We will go on. Life always does. So let me end this now, before it is too late.

I kicked out at the black water, fighting not to drown in my own swamp. For a moment, my head broke into the air again, and I could look out across the pool to where my bald-cypress still stood, pale in the gloom of the swamp. The last gang was gathered at her base, torches and axes in hand. I tried to summon vines, summon flames, summon water, summon anything to help, but my magic was bleeding out through the wound in my cypress’s side. I slipped back beneath the water. My head finally conceded what my bones had known ever since I’d first sensed those dozens of groups breaking into the swamp: this was the end.

All right, I whispered to my cypress.

Thank you. I don’t know whether she said that, or I did.

Even under the water, I could feel my heart tree uproot herself and tip herself backwards. I broke back through the surface just in time to watch her fall. In the dense undergrowth, the men didn’t have room to jump out of the way of her broad trunk.

The men were dead, as was my magic, but I was still alive. That meant my cypress lived still. I swam to her, grabbed hold of her roots, and felt her bark with my palm. She didn’t speak again, but there was still the faintest stirrings of life in her. There was a small green shoot a little ways up her trunk, so I half swam, half walked through the blood-stained mud until I reached it. I plucked it, then gathered moss from her bark to wrap the cutting in. Even as I worked, I felt the tree slip away from me. This cutting was all I had left now.

I began the trudge out of the swamp, through poisoned water and blackened trees and the detritus of dead plants. No vines moved to clear my path or spare my feet from harm, and I had to detour around the fires that still burned, several of which I myself had started. There was no birdsong, no chatter of rodents, no croaking of frogs.
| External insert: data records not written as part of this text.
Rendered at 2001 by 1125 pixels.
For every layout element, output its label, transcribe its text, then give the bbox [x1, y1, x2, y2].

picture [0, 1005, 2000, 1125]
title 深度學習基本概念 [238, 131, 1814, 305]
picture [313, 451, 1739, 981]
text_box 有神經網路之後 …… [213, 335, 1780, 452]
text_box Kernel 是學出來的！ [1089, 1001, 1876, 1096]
But I did spot a bromeliad at the base of a water tupelo.

The bromeliad itself wasn’t going to make it; its roots were deep in poisoned water. But some flicker of hope prompted me to peer inside its cup. A bundle of leopard frog eggs peered back from a pool of pure rainwater. I tugged the bromeliad free from its perch and carried it alongside what remained of my heart tree. This was my new grove.
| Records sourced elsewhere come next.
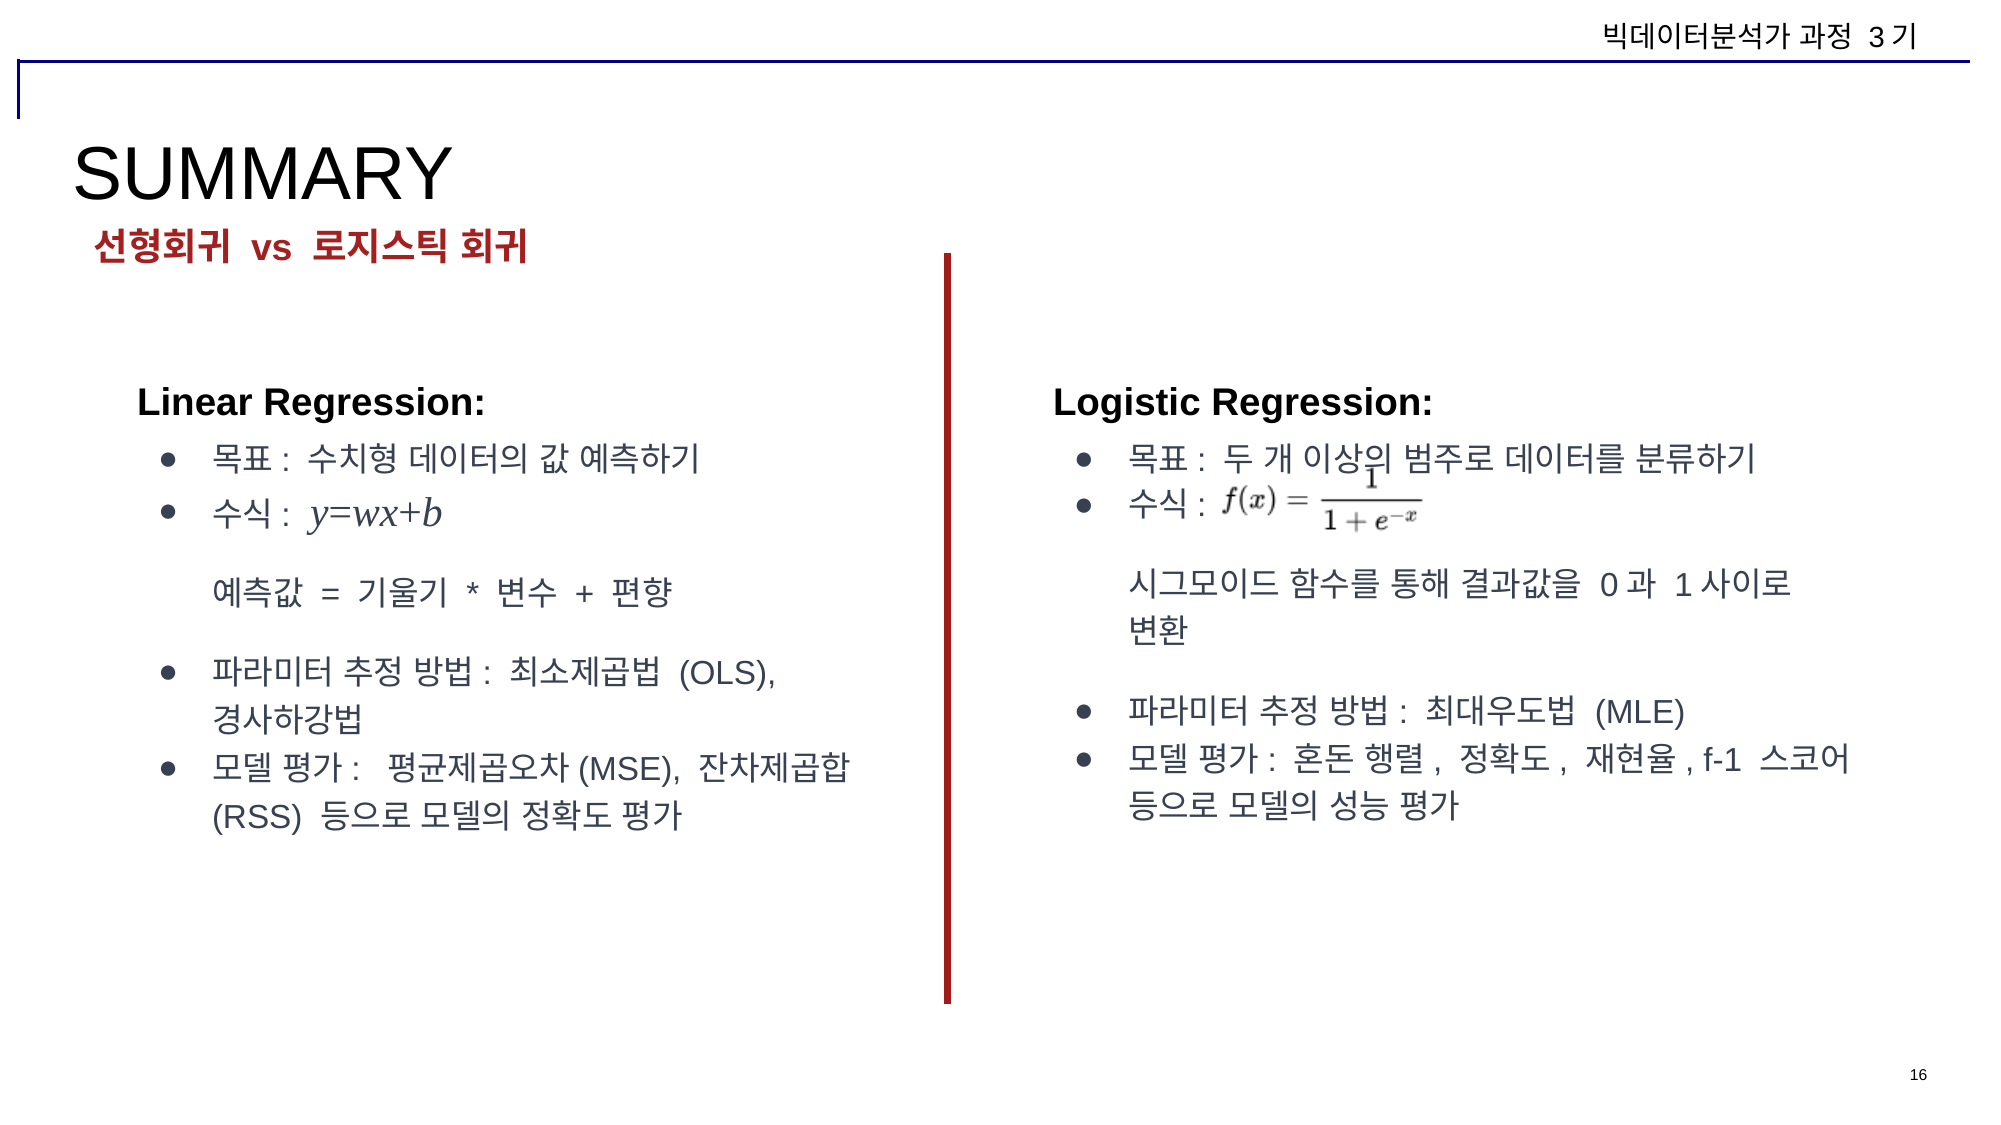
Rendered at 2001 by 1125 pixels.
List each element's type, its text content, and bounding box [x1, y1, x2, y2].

subtitle 선형회귀 vs 로지스틱 회귀 [72, 222, 1928, 276]
picture [1221, 465, 1426, 536]
text_box Logistic Regression: 목표: 두 개 이상의 범주로 데이터를 분류하기 수식: 시그모이드 함수를 통해 결과값을 0과 1사이로 변환 파라미터 추정 방법: 최대우도법 (MLE) 모델 평가: 혼돈 행렬, 정확도, 재현율, f-1 스코어 등으로 모델의 성능 평가 [1038, 334, 1876, 1125]
text_box Linear Regression: 목표: 수치형 데이터의 값 예측하기 수식: y=wx+b 예측값 = 기울기 * 변수 + 편향 파라미터 추정 방법: 최소제곱법 (OLS), 경사하강법 모델 평가: 평균제곱오차(MSE), 잔차제곱합(RSS) 등으로 모델의 정확도 평가 [122, 334, 901, 1031]
title SUMMARY [72, 76, 1928, 215]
There was a group of humans waiting for me when I emerged from the reeds. Animal fear coursed through me, but exhaustion hung from my bones like Spanish moss. Before the two had time to battle and determine the winner, though, I recognized the face of the woman who had sought me out those weeks ago. These were people of the settlement, I realized. They bowed to me.

“I could not protect my home,” I croaked. “I can no longer protect yours.”

“You could not protect this one,” the woman said. “But there will be another. Come.”

She, and the rest of her people, began to walk. I followed.